If you could travel back in time, what would you change about your life? Of course, if time travel has been developed, then you might already have done this at least once and the whole space-time continuum thhas been twisted in and around itself into some horribly contorted knot as you've tried to rearrange everything that each previous change has unwittingly affected elsewhere along your timeline! But let's not go there.
If I could travel back in time I might be tempted to tell my younger self that becoming a church leader would not be worth the pain and sadness that it brought into my life, but then I'd miss out on doing some remarkable things with some remarkable people. I'd miss out on all that experience of seeking to help people, of learning how to do that to the best of my ability (even if they didn't appreciate it!), and the spiritual and emotional growth that comes through all of that.
Over the weekend I got one of those reminders that nothing is ever wasted. Someone once said that God does make junk, but there are times when I have to say that looking at my life I feel I've had cause to question that assertion! There is much that I would change if I could, but I can't. There are some poor decisions that I would change, some habits I'd like to change, some issues I'd address much sooner than I did.
Our last two years in full-time church leadership were pretty tough. In fact they were the just about the worst two years we've been through. At the end it felt as though everything we'd done over the previous twenty years was just rolled up like old newspapers and thrown in the bin. We, I, felt totally rejected and discarded. It felt like a complete waste of my life. It still does some days. If I could go back in time, I'd probably be tempted to avoid those two years at all costs. If I did, we wouldn't be where we are today.

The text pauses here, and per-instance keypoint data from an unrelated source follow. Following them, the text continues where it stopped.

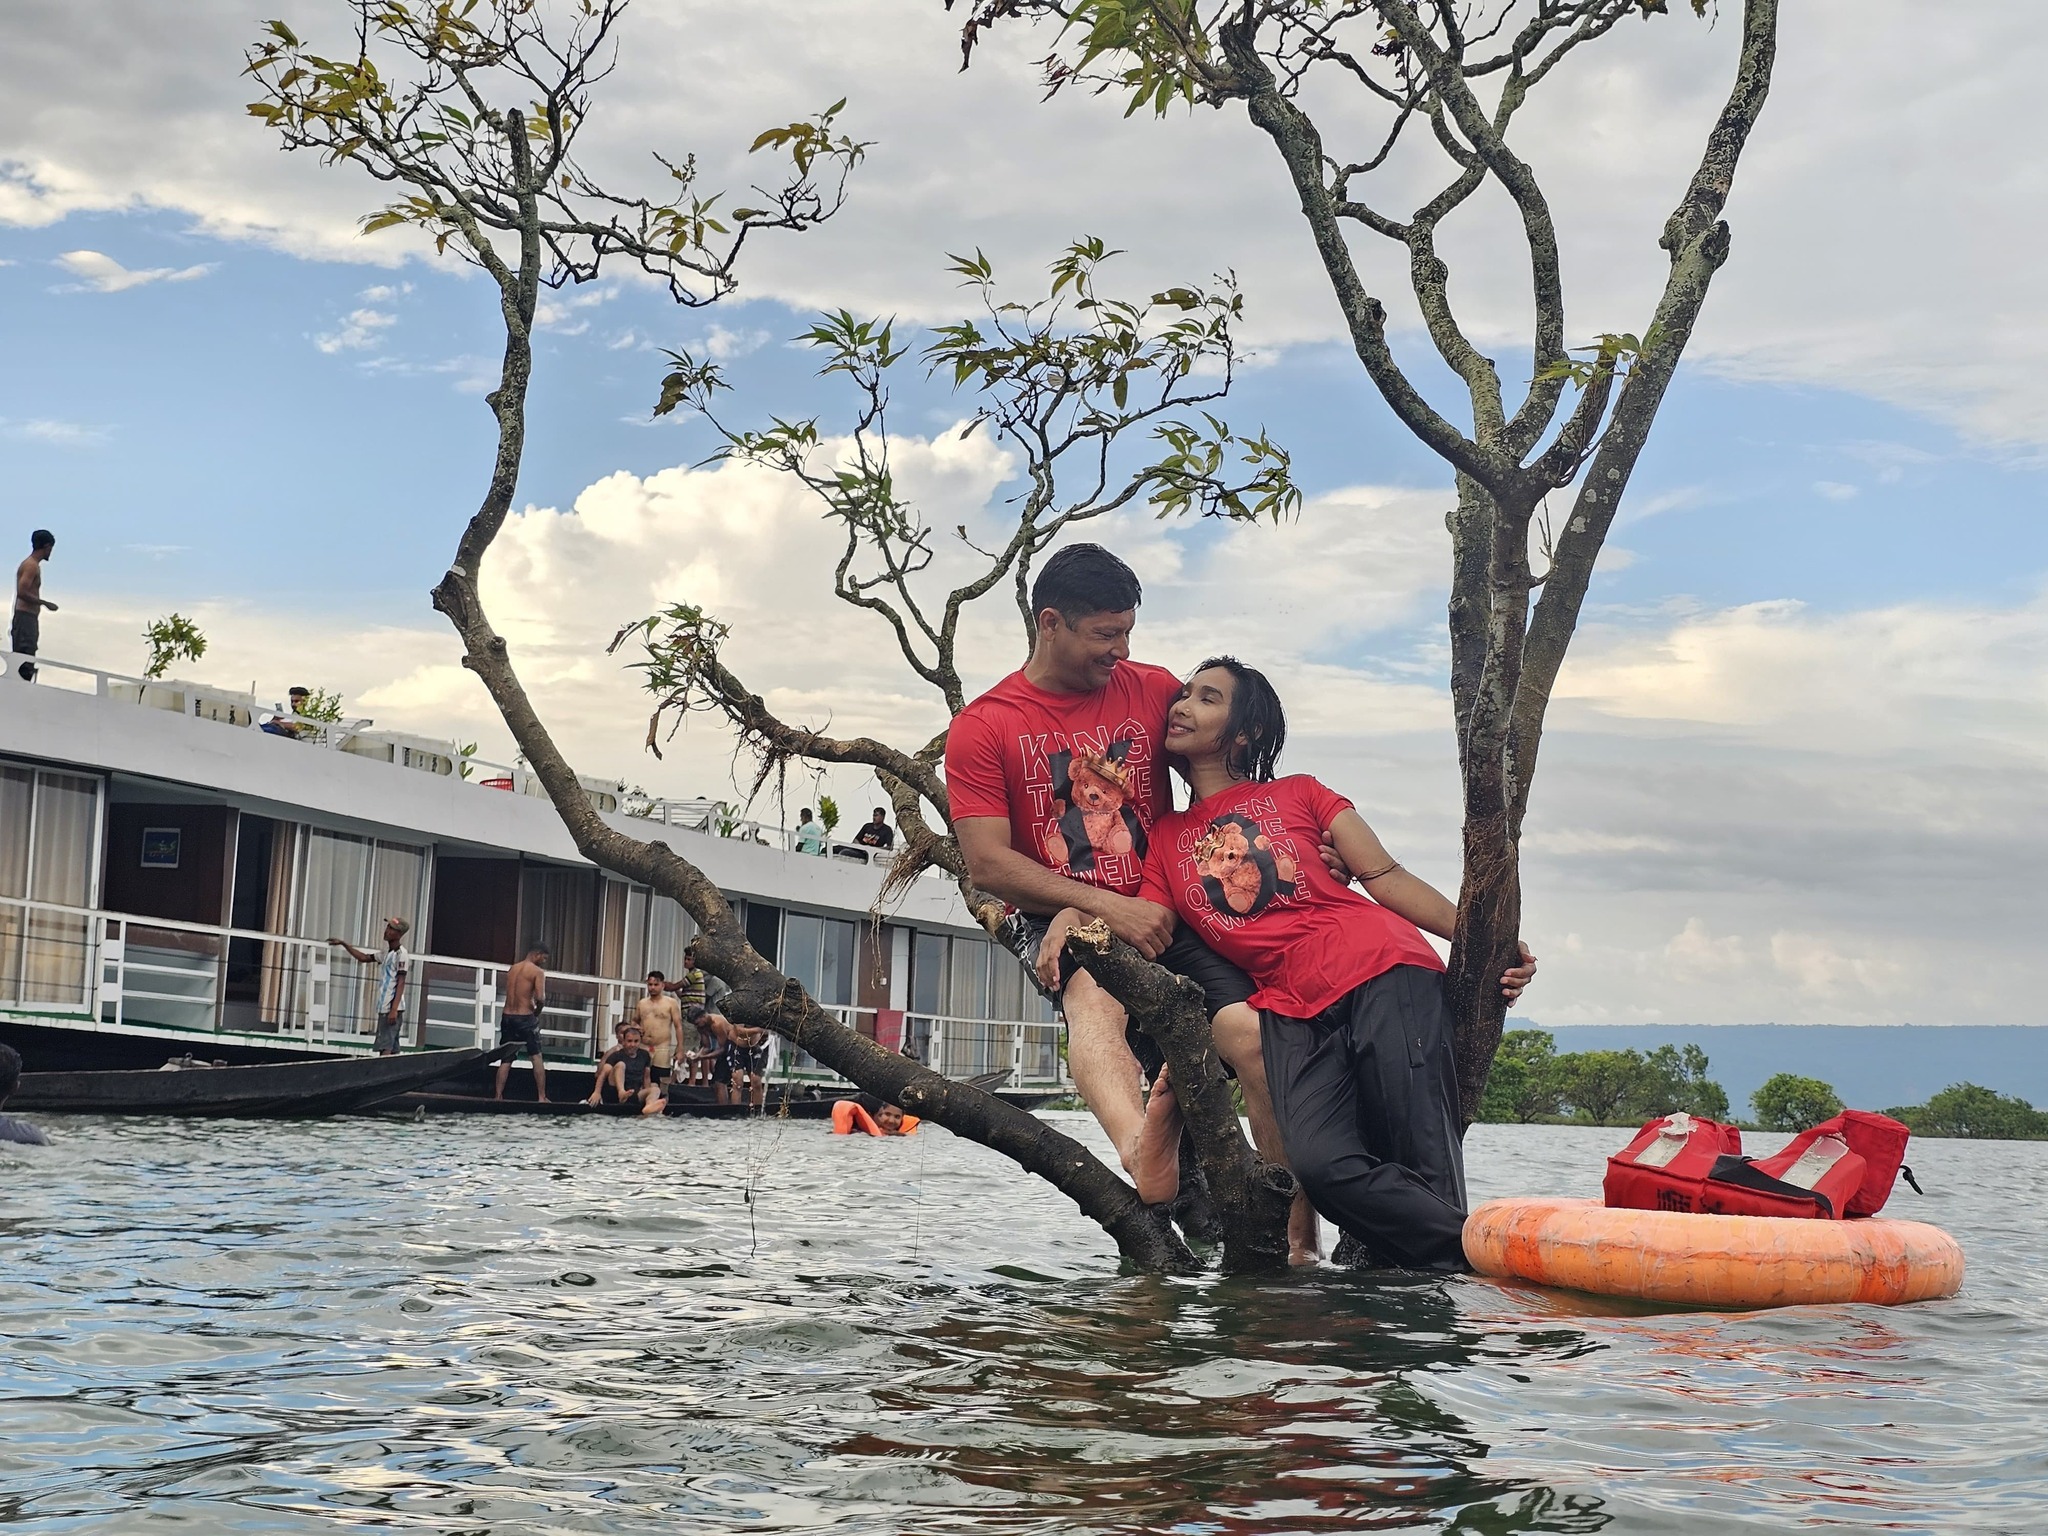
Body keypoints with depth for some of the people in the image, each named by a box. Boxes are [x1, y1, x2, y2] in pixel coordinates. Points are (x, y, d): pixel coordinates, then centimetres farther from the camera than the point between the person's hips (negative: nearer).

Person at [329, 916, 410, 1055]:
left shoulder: (401, 954, -9)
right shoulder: (387, 954, 19)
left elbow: (401, 983, -15)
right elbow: (364, 957, 33)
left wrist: (394, 1009, -22)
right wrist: (343, 943, 30)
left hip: (392, 1008, -9)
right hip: (384, 1007, 9)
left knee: (385, 1048, -17)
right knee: (391, 1049, 6)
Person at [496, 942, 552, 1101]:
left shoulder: (512, 970, 13)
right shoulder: (538, 971, -7)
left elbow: (511, 994, 11)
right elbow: (540, 998, -17)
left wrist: (532, 1007, 7)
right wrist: (537, 1012, 2)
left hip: (507, 1016, 5)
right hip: (525, 1018, -5)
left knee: (506, 1059, 9)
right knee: (537, 1057, 4)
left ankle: (498, 1096, 5)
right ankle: (542, 1097, 2)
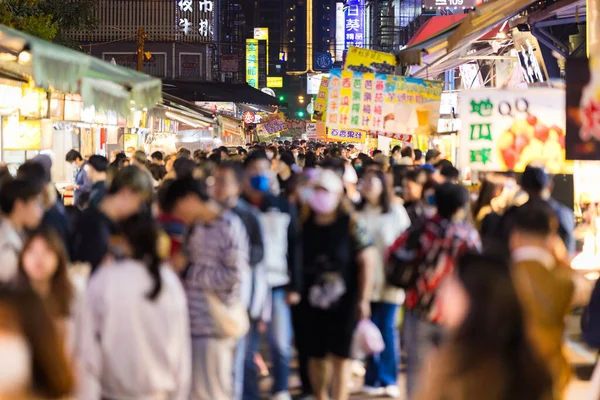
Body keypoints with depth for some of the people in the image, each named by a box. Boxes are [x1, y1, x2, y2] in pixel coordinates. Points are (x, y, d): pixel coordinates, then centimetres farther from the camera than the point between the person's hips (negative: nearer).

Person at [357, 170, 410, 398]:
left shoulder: (396, 212, 1)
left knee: (387, 329, 1)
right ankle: (373, 379, 10)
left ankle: (389, 379, 9)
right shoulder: (357, 213, 4)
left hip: (389, 281, -1)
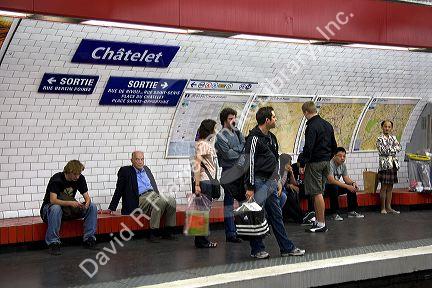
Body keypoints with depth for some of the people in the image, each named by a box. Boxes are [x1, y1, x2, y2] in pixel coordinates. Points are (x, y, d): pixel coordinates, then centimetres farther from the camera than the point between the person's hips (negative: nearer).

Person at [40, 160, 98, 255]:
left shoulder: (80, 178, -6)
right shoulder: (57, 179, -22)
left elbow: (87, 197, -5)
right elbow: (53, 200, -32)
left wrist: (86, 204, -28)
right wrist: (70, 203, -45)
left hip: (69, 209, 5)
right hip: (48, 208, -5)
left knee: (92, 207, -14)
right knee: (56, 208, -41)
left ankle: (89, 239, -12)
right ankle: (53, 243, -34)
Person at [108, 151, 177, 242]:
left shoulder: (146, 169, 23)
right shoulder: (125, 171, 6)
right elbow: (118, 191, 6)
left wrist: (158, 195, 16)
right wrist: (111, 208, 4)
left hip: (154, 194, 6)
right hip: (141, 198, -6)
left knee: (171, 201, -24)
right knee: (158, 203, -36)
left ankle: (168, 231, -15)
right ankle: (153, 233, -28)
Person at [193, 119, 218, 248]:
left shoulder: (208, 144, 17)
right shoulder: (202, 144, -13)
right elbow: (197, 165, -19)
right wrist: (197, 185, -22)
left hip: (209, 181, 10)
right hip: (204, 181, -10)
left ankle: (203, 240, 18)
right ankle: (201, 241, 1)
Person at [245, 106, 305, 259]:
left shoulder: (271, 137, 15)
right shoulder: (254, 138, -14)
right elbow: (249, 163, -17)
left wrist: (277, 180, 19)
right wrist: (249, 187, -19)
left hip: (271, 182, 9)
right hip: (259, 182, -9)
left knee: (276, 215, 12)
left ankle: (287, 247, 16)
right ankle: (257, 249, 8)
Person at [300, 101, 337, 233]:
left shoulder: (312, 127, -15)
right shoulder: (328, 125, 12)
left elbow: (308, 148, -20)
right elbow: (334, 146, 18)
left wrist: (302, 164, -14)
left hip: (315, 163, -9)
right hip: (326, 162, 9)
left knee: (317, 193, -5)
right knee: (319, 192, 14)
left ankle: (321, 224, -3)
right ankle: (318, 220, 18)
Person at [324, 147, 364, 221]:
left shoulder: (343, 165, 2)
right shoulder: (330, 164, -25)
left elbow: (346, 178, 6)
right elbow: (331, 180, -33)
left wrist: (353, 183, -18)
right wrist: (347, 186, -36)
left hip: (336, 186, 8)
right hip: (325, 187, -8)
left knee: (352, 187, -8)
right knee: (334, 187, -38)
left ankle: (351, 211, -2)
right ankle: (334, 213, -29)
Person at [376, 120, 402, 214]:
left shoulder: (393, 138, 13)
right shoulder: (380, 139, -6)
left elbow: (399, 147, 1)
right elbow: (383, 151, -16)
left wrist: (389, 149, -11)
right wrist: (393, 149, -5)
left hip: (393, 164, 6)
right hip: (385, 164, -6)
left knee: (390, 187, 8)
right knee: (384, 187, -2)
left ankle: (388, 207, 13)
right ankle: (383, 208, 3)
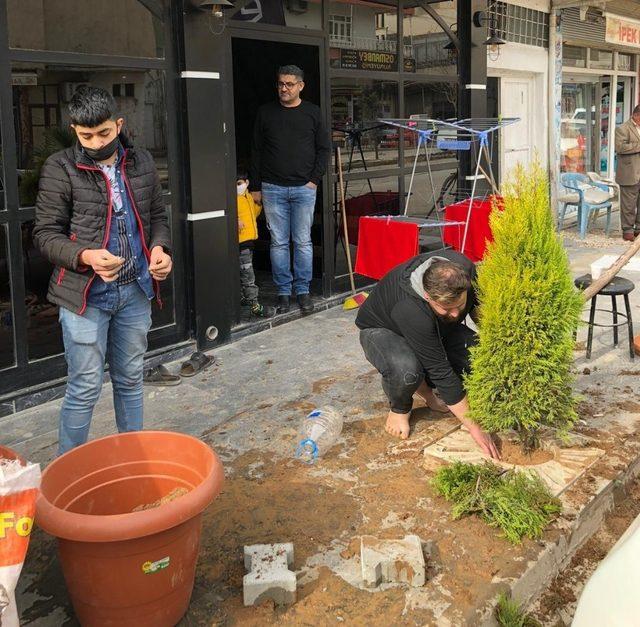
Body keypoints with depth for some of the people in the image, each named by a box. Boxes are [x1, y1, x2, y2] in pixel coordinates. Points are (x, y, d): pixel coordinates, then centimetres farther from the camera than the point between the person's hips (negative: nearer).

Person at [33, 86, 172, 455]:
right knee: (85, 388, 0)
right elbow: (46, 233, -6)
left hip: (135, 290, 4)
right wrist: (85, 256, -24)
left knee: (131, 380, 16)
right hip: (84, 295, -4)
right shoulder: (61, 169, -7)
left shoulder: (142, 163, 5)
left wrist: (160, 247, -5)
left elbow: (158, 216, 16)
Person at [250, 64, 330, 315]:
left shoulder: (312, 113, 7)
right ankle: (283, 292, 11)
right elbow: (256, 151, 9)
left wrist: (314, 180, -2)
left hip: (304, 188, 0)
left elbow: (323, 149, 8)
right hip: (272, 188, 1)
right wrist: (255, 187, 5)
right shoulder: (265, 112, 7)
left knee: (303, 242, 3)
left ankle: (303, 291, 12)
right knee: (279, 243, 3)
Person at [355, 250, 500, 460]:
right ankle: (399, 408, -4)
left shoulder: (463, 269, -29)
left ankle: (424, 387, 6)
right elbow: (441, 370, -39)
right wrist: (474, 427, -35)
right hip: (381, 329, -6)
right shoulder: (411, 309, -44)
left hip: (435, 329, 6)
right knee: (405, 370, -40)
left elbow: (477, 304, -1)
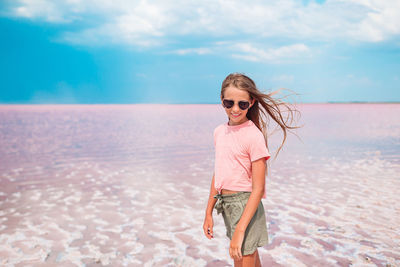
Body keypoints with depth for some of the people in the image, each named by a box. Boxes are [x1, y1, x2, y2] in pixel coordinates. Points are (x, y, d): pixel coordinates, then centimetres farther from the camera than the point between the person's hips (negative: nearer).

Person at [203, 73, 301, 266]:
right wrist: (209, 213, 15)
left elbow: (258, 189, -17)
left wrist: (239, 230, -22)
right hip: (226, 205, 7)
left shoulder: (254, 136, -15)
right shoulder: (219, 131, 6)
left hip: (246, 205, -7)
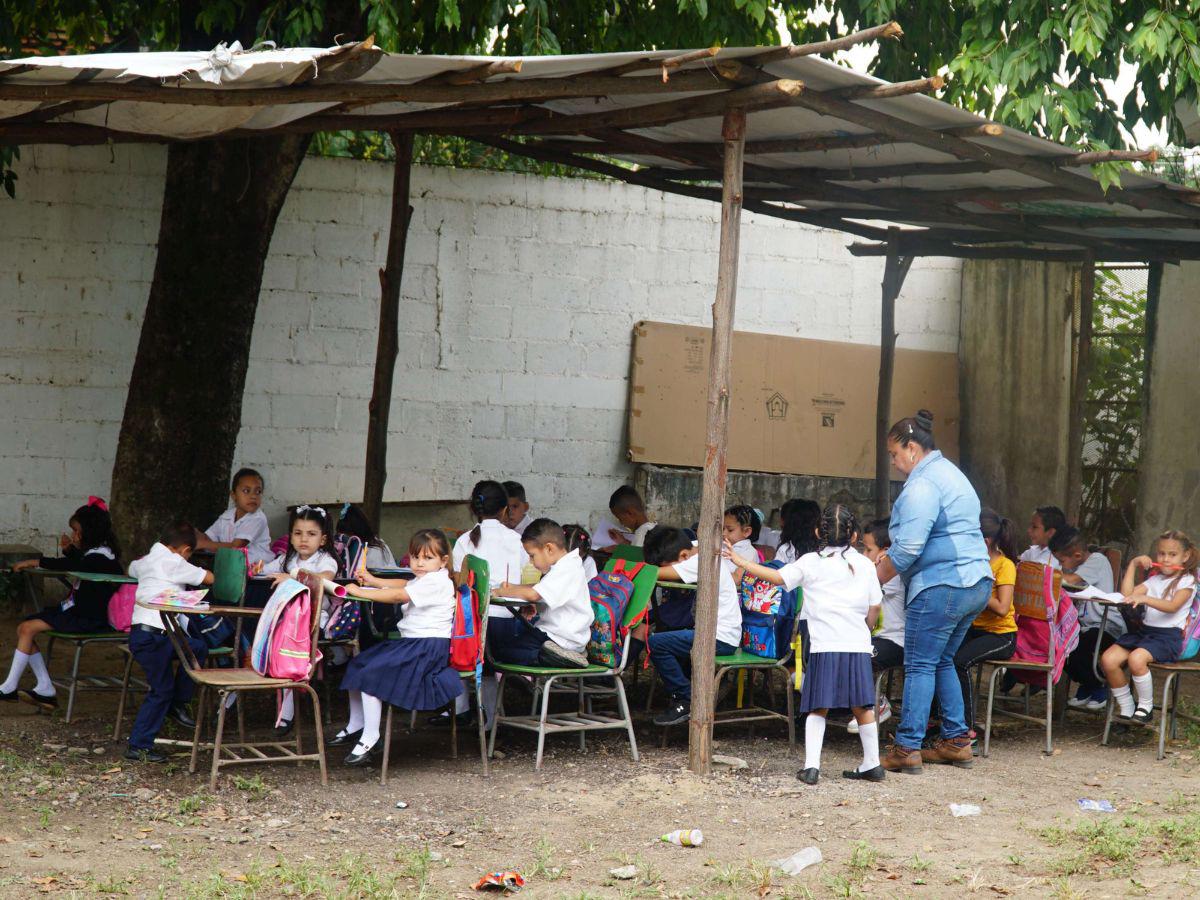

This weekend I was reminded that God doesn't waste things, he doesn't make junk. It came in two unlikely conversations.
In the first I heard the story of one person's working life and how failing in one area brought success in another. They could have persevered and passed a particular exam and that would have taken them down one route, but instead, having failed, they went in a new direction which turned out to be far more successful for them.
The second conversation came about because someone recognised in me something that they needed. Through simple conversations we'd built a relationship and now they needed someone with whom they could talk through a challenging situation and they called me.
All those years of heartache and questioning have shaped the pastoral side of my life. Without it I'd probably be no use to that person, I'd probably not have been able to see the lessons from the first story in the way I could, and I wouldn't have been able to provide the listening ear of a critical friend in the second.
Interesting isn't it, that if I could travel in time I would probably change so many things that I doubt I'd have been there for this friend in need. I'd have studied sports therapy or become a physiotherapist. I might have been working with elite athletes or weekend warriors. Who knows.
I am what I am, as Popeye used to say, but unlike Popeye I know I am not all I could be. In God''s hands he continues to shape my life, and he continues to use everything I've experienced to shape me. I seem to remember that Michael Angelo was once asked how he turned a lump of marble into a beautiful carving of a horse. "Simple," he said, "you just chip away everything that doesn't look like a horse."
My prayer for this Monday morning is that God will continue to chip away everything that doesn't look like the life he wants for me. If it doesn't look like a horse yet, that's because it isn't finished!
1 comment:
Excellent - makes a lot of sense. That is very helpful and I guess simple wisdom like that takes years of 'interesting times' with God to make!